Perfectly planar concentric π-aromatic B18H3−, B18H4, B18H5+, and B18H62+ with [10]annulene character

Abstract

Based upon extensive density functional theory and wave function theory investigations, we predict the existence of the perfectly planar concentric π-aromatic D_3h B₁₈H₃⁻(6), D_2h B₁₈H₄(8), C_2v B₁₈H₅⁺(10), and D_6h B₁₈H₆²⁺(12) which are the smallest boron hydride clusters composed of a hybrid of the triangular and hexagonal motifs with a hexagonal hole at the center. These partially hydrogenated B₁₈ clusters, tentatively referred to as borannulenes in this work, prove to possess [10]annulene character with 10 delocalized π-electrons. Detailed adaptive natural density partitioning (AdNDP) analyses unravel the bonding patterns of the π plus σ doubly aromatic D_3h B₁₈H₃⁻(6) and C_2v B₁₈H₅⁺(10) and the π aromatic and σ antiaromatic D_2h B₁₈H₄(8) and D_6h B₁₈H₆²⁺(12). Borannulenes prove to possess negative nucleus-independent chemical shifts (NICS_zz) comparable with that of [10]annulene and huge negative anisotropies of the magnetic susceptibility (AMS) much bigger than the latter.
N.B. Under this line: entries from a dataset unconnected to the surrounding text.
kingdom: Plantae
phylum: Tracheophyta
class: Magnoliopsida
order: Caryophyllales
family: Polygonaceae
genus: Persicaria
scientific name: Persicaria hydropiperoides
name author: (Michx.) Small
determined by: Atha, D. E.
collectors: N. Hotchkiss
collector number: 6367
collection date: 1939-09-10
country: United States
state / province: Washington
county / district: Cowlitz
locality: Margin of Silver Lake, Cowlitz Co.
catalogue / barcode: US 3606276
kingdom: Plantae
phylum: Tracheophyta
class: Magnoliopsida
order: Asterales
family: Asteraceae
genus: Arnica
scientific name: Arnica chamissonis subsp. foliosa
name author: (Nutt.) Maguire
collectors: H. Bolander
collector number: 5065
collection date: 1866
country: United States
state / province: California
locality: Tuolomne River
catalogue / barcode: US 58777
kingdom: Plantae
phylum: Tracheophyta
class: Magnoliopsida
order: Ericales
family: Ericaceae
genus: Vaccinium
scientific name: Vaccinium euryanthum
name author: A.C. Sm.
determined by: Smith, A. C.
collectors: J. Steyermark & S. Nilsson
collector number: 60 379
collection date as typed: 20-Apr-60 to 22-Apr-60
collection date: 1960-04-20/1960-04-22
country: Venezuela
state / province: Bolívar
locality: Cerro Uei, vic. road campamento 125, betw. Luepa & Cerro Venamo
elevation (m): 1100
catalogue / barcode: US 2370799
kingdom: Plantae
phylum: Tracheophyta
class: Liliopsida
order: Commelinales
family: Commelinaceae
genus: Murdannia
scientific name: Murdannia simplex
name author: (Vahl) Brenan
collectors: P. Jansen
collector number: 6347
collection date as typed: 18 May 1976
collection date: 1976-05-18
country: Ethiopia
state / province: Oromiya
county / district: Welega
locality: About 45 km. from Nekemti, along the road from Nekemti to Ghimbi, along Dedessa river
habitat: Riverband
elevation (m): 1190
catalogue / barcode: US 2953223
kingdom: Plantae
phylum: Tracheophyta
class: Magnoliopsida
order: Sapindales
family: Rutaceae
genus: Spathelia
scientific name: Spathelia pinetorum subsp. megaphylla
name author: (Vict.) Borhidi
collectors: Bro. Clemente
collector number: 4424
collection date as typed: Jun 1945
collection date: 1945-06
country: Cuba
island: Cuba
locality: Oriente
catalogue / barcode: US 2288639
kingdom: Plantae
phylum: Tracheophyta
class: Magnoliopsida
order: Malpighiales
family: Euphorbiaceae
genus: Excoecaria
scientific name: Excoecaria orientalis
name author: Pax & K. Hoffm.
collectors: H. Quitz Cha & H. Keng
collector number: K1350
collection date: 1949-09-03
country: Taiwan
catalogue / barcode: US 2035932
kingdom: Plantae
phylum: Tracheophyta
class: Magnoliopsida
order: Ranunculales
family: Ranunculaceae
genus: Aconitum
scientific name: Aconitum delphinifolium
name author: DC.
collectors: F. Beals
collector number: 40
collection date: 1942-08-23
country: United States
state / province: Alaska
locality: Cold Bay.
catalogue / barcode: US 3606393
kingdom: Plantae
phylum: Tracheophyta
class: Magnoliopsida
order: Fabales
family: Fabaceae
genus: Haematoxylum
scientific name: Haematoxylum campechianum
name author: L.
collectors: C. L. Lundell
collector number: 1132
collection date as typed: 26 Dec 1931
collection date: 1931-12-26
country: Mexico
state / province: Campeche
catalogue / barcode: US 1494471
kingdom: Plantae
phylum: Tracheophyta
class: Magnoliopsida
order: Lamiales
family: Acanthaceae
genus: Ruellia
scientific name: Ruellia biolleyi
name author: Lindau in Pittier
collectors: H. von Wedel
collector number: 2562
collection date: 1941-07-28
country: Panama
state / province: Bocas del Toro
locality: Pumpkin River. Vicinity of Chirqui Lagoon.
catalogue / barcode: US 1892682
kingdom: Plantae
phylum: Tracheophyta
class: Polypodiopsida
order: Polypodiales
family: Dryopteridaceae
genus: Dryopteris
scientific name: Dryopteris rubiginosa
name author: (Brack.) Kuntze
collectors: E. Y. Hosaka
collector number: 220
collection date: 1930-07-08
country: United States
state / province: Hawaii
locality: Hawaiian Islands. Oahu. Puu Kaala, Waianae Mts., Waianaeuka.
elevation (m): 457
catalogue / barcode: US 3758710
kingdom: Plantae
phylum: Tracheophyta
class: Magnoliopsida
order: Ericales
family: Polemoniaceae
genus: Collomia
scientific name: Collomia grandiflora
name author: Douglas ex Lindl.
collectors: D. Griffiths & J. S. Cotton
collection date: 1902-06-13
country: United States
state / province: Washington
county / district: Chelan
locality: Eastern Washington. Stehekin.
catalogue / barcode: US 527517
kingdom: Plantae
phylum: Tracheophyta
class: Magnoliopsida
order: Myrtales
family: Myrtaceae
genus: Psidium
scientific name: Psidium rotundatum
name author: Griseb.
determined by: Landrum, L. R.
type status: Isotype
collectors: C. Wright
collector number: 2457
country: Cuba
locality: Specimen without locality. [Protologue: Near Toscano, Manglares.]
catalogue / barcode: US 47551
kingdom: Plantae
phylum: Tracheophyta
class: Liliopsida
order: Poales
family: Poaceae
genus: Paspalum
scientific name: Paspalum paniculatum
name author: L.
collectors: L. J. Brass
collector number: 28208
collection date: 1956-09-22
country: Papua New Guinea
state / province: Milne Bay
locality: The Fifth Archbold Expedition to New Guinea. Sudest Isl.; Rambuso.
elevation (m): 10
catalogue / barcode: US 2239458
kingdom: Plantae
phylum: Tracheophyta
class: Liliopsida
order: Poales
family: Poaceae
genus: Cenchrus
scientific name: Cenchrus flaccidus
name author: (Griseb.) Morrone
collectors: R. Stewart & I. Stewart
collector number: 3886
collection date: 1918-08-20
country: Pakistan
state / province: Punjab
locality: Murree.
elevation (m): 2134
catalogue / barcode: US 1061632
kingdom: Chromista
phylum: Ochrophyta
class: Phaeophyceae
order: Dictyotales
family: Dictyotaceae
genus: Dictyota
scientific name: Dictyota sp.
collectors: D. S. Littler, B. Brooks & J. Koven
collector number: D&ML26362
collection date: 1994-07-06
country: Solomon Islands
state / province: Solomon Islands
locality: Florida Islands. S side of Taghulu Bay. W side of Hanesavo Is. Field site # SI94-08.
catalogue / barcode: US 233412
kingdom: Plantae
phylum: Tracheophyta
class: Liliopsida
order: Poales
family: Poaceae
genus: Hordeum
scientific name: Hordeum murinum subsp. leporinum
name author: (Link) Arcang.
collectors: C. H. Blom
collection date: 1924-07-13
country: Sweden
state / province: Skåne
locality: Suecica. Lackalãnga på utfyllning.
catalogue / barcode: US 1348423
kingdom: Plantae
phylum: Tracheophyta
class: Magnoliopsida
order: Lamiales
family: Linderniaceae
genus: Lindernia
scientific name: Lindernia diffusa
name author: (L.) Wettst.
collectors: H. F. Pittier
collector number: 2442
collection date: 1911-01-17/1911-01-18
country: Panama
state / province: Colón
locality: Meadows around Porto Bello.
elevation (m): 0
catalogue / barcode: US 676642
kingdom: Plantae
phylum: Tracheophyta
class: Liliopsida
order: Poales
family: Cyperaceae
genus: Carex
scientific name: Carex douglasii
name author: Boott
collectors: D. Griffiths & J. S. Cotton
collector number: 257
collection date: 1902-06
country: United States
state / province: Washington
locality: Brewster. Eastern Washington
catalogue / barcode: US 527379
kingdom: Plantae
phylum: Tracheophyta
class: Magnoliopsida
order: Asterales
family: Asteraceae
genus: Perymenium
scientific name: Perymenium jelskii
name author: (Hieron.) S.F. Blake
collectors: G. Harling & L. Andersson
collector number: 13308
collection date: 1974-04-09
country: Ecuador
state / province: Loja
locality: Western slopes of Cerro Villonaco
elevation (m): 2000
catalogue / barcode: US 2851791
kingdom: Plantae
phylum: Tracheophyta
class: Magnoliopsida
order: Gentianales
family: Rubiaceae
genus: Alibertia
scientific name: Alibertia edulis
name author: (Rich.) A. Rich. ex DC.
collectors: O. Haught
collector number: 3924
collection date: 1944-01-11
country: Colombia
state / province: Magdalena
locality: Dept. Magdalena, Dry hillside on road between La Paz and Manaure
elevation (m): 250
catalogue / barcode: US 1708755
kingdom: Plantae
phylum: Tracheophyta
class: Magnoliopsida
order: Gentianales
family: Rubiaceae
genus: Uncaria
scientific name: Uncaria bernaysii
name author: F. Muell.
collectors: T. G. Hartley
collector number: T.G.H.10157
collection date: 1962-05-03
The slightly non-planar C_s B₁₈H₃⁻(15) (which is essentially the same as D_3hB₁₈H₃⁻) with a high first vertical detachment energy of 3.71 eV and the perfectly planar D_2hB₁₈H₄ neutral with a huge first excitation energy of 1.89 eV are predicted to be the most possible borannulenes to be targeted in future experiments.